Kansrekenen > Toevalsvariabelen
12345Toevalsvariabelen

Testen

Opgave 15

Het bestuur van de korfbalclub telt zeven leden, vier vrouwen en drie mannen. Door loten wordt daaruit een dagelijks bestuur van drie leden gekozen. Het aantal vrouwen in het dagelijkse bestuur is een toevalsvariabele `Z` .

a

Stel de kansverdeling van `Z` op.

b

Hoe groot is de kans dat er minstens twee vrouwen in het bestuur zitten?

c

Bereken het verwachte aantal vrouwen in het bestuur.

Opgave 16

Vogeldeskundigen willen weten welke vogelsoorten in een bepaald gebied leven. Een eenvoudige manier om daar achter te komen is het maken van een ronde door dat gebied en alle waargenomen vogels te registreren. Men spreekt van een registratie-effectiviteit van `100` % wanneer alle aanwezige vogels opgemerkt worden. In de praktijk blijkt de registratie-effectiviteit per ronde slechts `60` % te zijn, de overige `40` % van de totale vogelpopulatie wordt niet opgemerkt. De Zweedse vogeldeskundige Anders Enemar stelt dat de registratie-effectiviteit door het maken van drie ronden zodanig wordt verhoogd, dat men vrijwel zeker mag aannemen dat alle vogelsoorten zijn opgemerkt. Hij neemt daarbij aan dat iedere aanwezige vogel bij elke ronde `60` % kans heeft om opgemerkt te worden.

a

Bereken hoeveel procent van de totale populatie naar verwachting na drie ronden nog niet zal zijn opgemerkt.
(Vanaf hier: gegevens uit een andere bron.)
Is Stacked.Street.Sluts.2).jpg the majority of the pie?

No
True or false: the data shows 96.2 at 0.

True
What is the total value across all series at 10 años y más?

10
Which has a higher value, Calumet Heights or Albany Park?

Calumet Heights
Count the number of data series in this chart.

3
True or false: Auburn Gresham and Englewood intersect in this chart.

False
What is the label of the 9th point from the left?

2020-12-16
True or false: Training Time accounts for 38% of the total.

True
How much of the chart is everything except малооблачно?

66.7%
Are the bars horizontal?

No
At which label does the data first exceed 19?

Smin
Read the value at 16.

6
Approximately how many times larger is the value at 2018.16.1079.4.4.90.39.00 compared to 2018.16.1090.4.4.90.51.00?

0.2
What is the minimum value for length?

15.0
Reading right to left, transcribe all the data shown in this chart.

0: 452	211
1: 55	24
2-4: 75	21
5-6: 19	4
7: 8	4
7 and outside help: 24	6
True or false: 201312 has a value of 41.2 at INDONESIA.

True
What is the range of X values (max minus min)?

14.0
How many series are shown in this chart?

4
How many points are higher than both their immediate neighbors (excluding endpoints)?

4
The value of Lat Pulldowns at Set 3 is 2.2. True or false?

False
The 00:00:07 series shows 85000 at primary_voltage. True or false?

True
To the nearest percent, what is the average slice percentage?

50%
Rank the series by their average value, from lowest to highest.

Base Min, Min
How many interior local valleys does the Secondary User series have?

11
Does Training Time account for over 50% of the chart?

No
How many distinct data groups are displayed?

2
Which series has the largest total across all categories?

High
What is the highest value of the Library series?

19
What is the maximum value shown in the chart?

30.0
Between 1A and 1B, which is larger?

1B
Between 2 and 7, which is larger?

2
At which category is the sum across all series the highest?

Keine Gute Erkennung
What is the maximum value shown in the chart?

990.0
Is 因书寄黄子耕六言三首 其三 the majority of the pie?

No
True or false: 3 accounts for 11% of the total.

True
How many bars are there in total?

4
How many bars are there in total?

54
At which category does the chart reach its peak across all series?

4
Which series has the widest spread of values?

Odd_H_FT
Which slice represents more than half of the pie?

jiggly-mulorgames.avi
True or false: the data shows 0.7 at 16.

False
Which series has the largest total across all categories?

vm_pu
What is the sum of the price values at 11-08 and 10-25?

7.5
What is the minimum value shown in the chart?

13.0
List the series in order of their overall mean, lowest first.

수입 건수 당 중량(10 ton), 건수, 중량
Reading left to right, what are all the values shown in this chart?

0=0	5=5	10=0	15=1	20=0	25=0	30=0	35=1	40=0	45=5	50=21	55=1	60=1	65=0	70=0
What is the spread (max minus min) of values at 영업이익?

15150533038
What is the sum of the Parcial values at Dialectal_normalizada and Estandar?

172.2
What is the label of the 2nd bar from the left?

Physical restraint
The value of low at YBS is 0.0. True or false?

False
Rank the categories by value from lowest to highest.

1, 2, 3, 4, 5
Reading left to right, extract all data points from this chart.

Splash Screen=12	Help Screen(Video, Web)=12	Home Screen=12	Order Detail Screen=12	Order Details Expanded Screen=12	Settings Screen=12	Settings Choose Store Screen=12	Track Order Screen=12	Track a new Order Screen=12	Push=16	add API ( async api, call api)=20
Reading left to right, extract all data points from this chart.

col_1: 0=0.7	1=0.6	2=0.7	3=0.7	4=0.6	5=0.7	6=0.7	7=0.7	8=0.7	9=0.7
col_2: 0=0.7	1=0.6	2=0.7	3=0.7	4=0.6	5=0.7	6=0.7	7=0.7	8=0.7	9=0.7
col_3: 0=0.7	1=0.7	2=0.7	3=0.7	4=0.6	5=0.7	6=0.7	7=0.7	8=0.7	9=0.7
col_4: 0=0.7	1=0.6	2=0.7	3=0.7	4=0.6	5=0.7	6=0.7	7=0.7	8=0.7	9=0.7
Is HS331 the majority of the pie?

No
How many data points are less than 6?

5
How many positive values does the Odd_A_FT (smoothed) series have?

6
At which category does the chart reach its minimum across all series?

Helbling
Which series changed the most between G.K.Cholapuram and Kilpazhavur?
Na drie ronden is de vogelpopulatie verdeeld in vier categorieën: I, II, III, IV.

  • I: niet opgemerkt

  • II: één keer opgemerkt

  • III: twee keer opgemerkt

  • IV: drie keer opgemerkt

b

Welke van deze vier categorieën bevat de meeste exemplaren? Licht je antwoord toe met een berekening.

Stel dat er bij iedere ronde ongeveer `450` vogels worden opgemerkt.

c

Bereken hoeveel vogels er ongeveer bij de derde ronde voor het eerst worden opgemerkt.

(examen havo wiskunde A in 1990, eerste tijdvak)

Opgave 17
goed fout
machine A `0,6`
machine B `0,4`
`1`

Voor de productie van gevoelige druktoetsen heeft een fabriek twee machines in bedrijf. Machine A neemt `60` % van de productie voor zijn rekening, machine B `40` %. De kans dat een druktoets foutief uit één van beide machines komt, is `0,65` %.

De directie van de fabriek beweert dat het goed-zijn van een druktoets onafhankelijk is van de machine waarmee hij gemaakt is.

Vul de kanstabel (kruistabel) voor de druktoetsen zodanig in dat de bewering van de fabrieksdirectie waar is.